Thursday, September 28, 2017

Mrs. Syminec

Mrs. Syminec
Philadelphia, PA
1962- 1995

The Syminec family lived down the street from us. And like so many families in our neighborhood, they had lots of kids, 13 to be exact. When my family moved to Overbrook, in 1962, Rosie, the youngest child, had recently been killed. She was hit by car right in front of the house. She was 4 at the time, playing in the front yard with several of her siblings. They have been left in charge of her but they weren’t paying enough attention to her.  Rosie slipped away from them and ran into the street, in between cars. The driver never saw her. When he hit her and killed her, he got out of the car, sat on the sidewalk and wept.

Mrs. Syminec came charging out of the house, filled with grief, disbelief, and bewilderment. As the ambulance took her daughter’s dead body away, Mrs. Syminec went over to the man crying on the sidewalk and consoled him. She forgave him. And she moved on to care for her 12 remaining children.

Four years later, Andy, her eighth-grade son, was out with friends at dusk, on a rainy Friday evening. They were on Route #1, a busy street and they were playing chicken-in-the-road. Andy slipped and the driver didn’t see him. Andy was killed instantly. And again, the entire community mourned with Mrs. Syminec. We felt guilty for having a tinge of anger towards Andy for being so foolish and putting his mother through yet another unbearable heartbreak.

I never saw much of Mrs. Syminec after this time.
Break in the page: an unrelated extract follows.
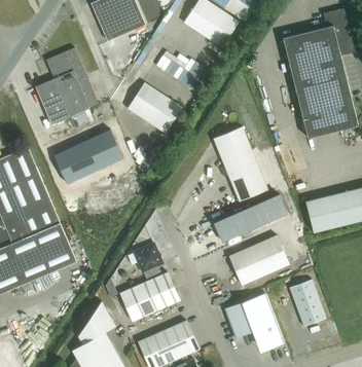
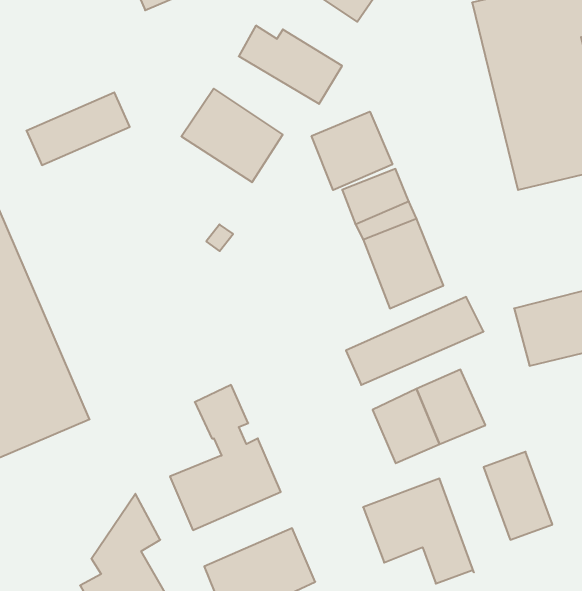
building: [35,47,90,106] -> none
building: none -> [312,112,392,190]
building: [53,130,123,183] -> none

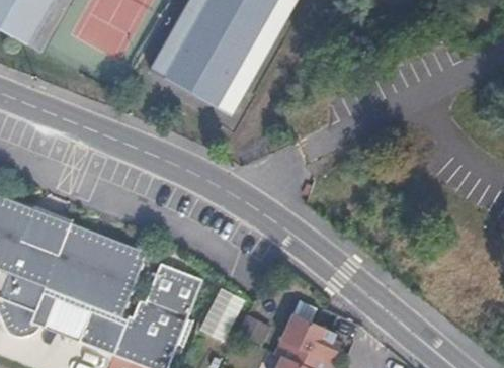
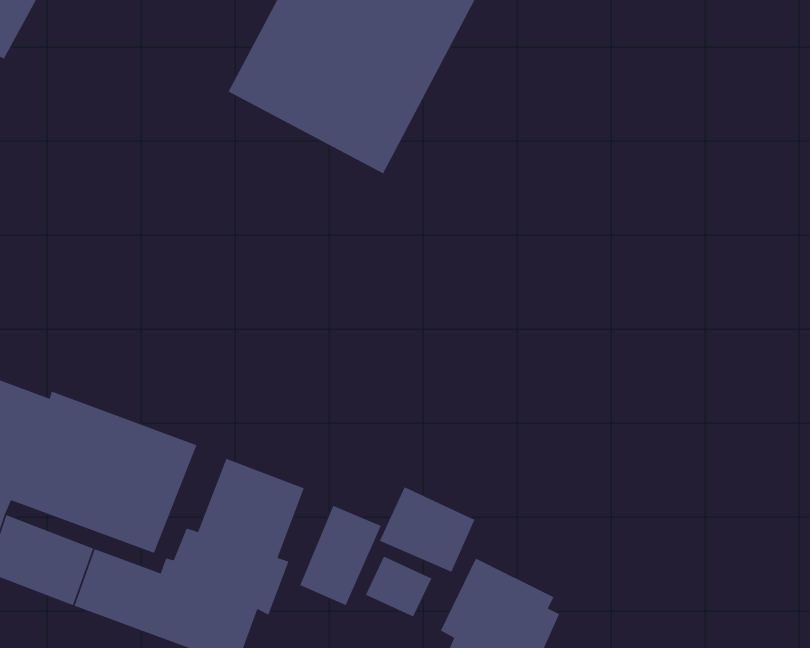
building: none -> [379,486,476,573]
But she grabbed everybody’s attention yet again in 1995, when John, one of her younger children, now in adult, was in a car accident and died instantly. This was now the third child this woman buried due to car accidents.


I wonder how all this heart ache affected her. I wonder how she talked herself into getting up each day and moving on from so much sorrow. I wonder if she was filled with an abundance of “what-ifs”. I wonder if she ever met anybody who had more sorrow than she had. I can’t imagine having that much sorrow and whenever I think of Mrs. Samonek I am filled with sorrow.